Another trait is being sympathetic. Empathize the customer’s complaints saying I’m sorry or I understand. Those kind of things go a long way and tell others and that customer that their opinion is valid and valued.
You can go one step farther than that though and even offer recommendations. In some cases you could even recommend a competitors products as well. And while that may seem farfetched, the fact you’d go and recommend someone else’s goods or services speaks volumes.
While some could argue that makes you weak or not as confident in what you’re providing, I’d think differently. In this scenario you’re placing the customer’s needs before your own business. You might realize that this isn’t your ideal customer and they may be looking for something different that you might not have.
Think About Your Future Customers
For the vast majority of purchases these days, people will first be looking to reviews. It’s been ingrained into our heads by this point that we’ll instinctively do this. So naturally people will eventually come across a negative review or two or more.
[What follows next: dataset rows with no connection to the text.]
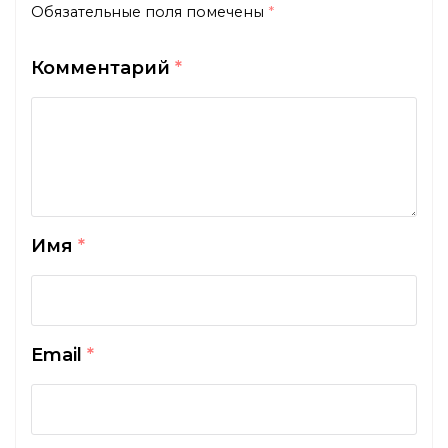
Обязательные поля помечены
*
Комментарий
*
Имя
*
Email
*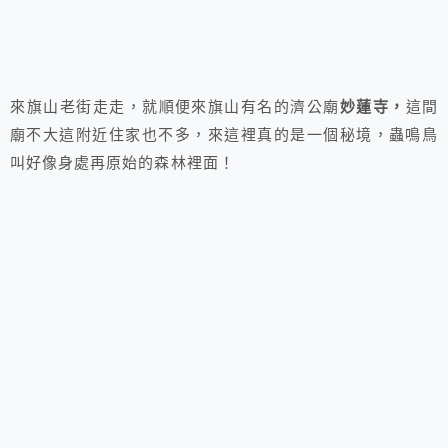
來旗山老街走走，就順便來旗山有名的濟公廟
妙蓮寺，
這間
廟不大這附近住家也不多，來這裡真的是一個秘境，蟲鳴鳥
叫好像身處再原始的森林裡面！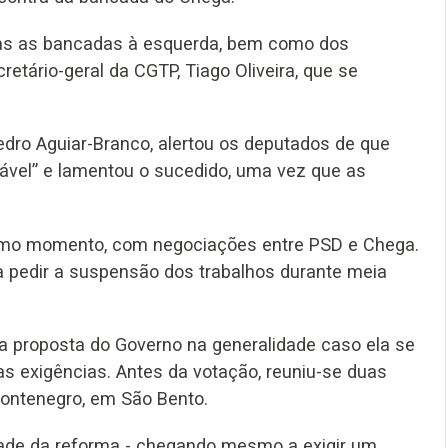
das as bancadas à esquerda, bem como dos
retário-geral da CGTP, Tiago Oliveira, que se
edro Aguiar-Branco, alertou os deputados de que
tável” e lamentou o sucedido, uma vez que as
ltimo momento, com negociações entre PSD e Chega.
 pedir a suspensão dos trabalhos durante meia
 a proposta do Governo na generalidade caso ela se
s exigências. Antes da votação, reuniu-se duas
Montenegro, em São Bento.
idade da reforma - chegando mesmo a exigir um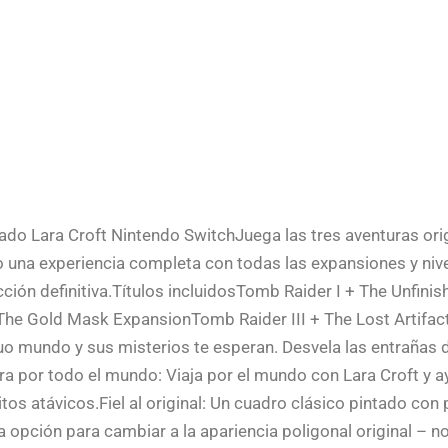
zado Lara Croft Nintendo SwitchJuega las tres aventuras ori
 una experiencia completa con todas las expansiones y niv
cción definitiva.Títulos incluidosTomb Raider I + The Unfini
The Gold Mask ExpansionTomb Raider III + The Lost Artifa
guo mundo y sus misterios te esperan. Desvela las entrañas 
a por todo el mundo: Viaja por el mundo con Lara Croft y a
s atávicos.Fiel al original: Un cuadro clásico pintado con
opción para cambiar a la apariencia poligonal original – no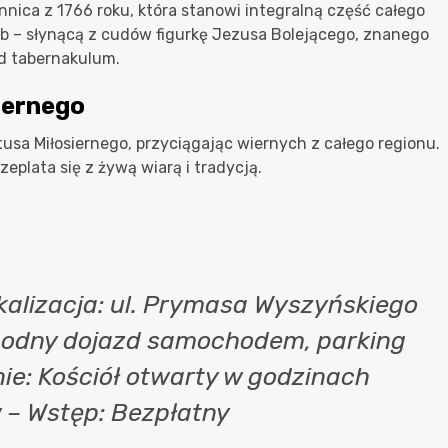
nica z 1766 roku, która stanowi integralną część całego
arb – słynącą z cudów figurkę Jezusa Bolejącego, znanego
d tabernakulum.
iernego
tusa Miłosiernego, przyciągając wiernych z całego regionu.
zeplata się z żywą wiarą i tradycją.
kalizacja: ul. Prymasa Wyszyńskiego
godny dojazd samochodem, parking
nie: Kościół otwarty w godzinach
– Wstęp: Bezpłatny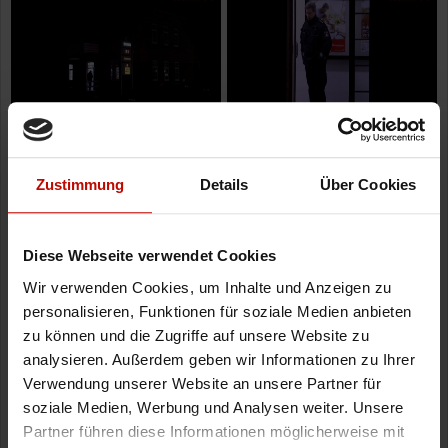
Zustimmung
Details
Über Cookies
Diese Webseite verwendet Cookies
Wir verwenden Cookies, um Inhalte und Anzeigen zu
personalisieren, Funktionen für soziale Medien anbieten
zu können und die Zugriffe auf unsere Website zu
analysieren. Außerdem geben wir Informationen zu Ihrer
Verwendung unserer Website an unsere Partner für
soziale Medien, Werbung und Analysen weiter. Unsere
Partner führen diese Informationen möglicherweise mit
In this instance I want you to ask yourself questions: what concerns would they have? Is it timing? The quality of the product or service? That their expectations weren’t being met?
While we won’t know for certain what sort of problems people will have, reviews provide an opportunity to answer various questions. Not only that but you can make changes and improvements based on those negative reviews and make a point of mentioning it in your response.
Contact A Customer Offline
Another really good policy to have is make a point of calling the customer personally. Once you’ve responded to them publicly, put an effort to contact them personally. If they left a review on social media, reach out to them through messages. Or if they have a phone number or email available you can call them or email them.
The whole idea about this is to show it’s not all for show. Also it may prompt the person to come back and change their review. Maybe not make it a positive one but they may add a comment saying they talked with you.
Deal With Negative Reviews The Right Way
While we get in our head that negative reviews are bad, it’s important to understand where they stem from. Yes it’s from customers of course but there are a number of questions to ask revolving around that.
Most times customers don’t have the full picture or there might’ve been a minor mistake or inconvenience. This resulted in them getting frustrated and lashing out in a negative way.
But being able to understand the mindset of a customer can help us in responding and using these tactics above in a great way. Not only to solve the issue, but to get good publicity to grow your business.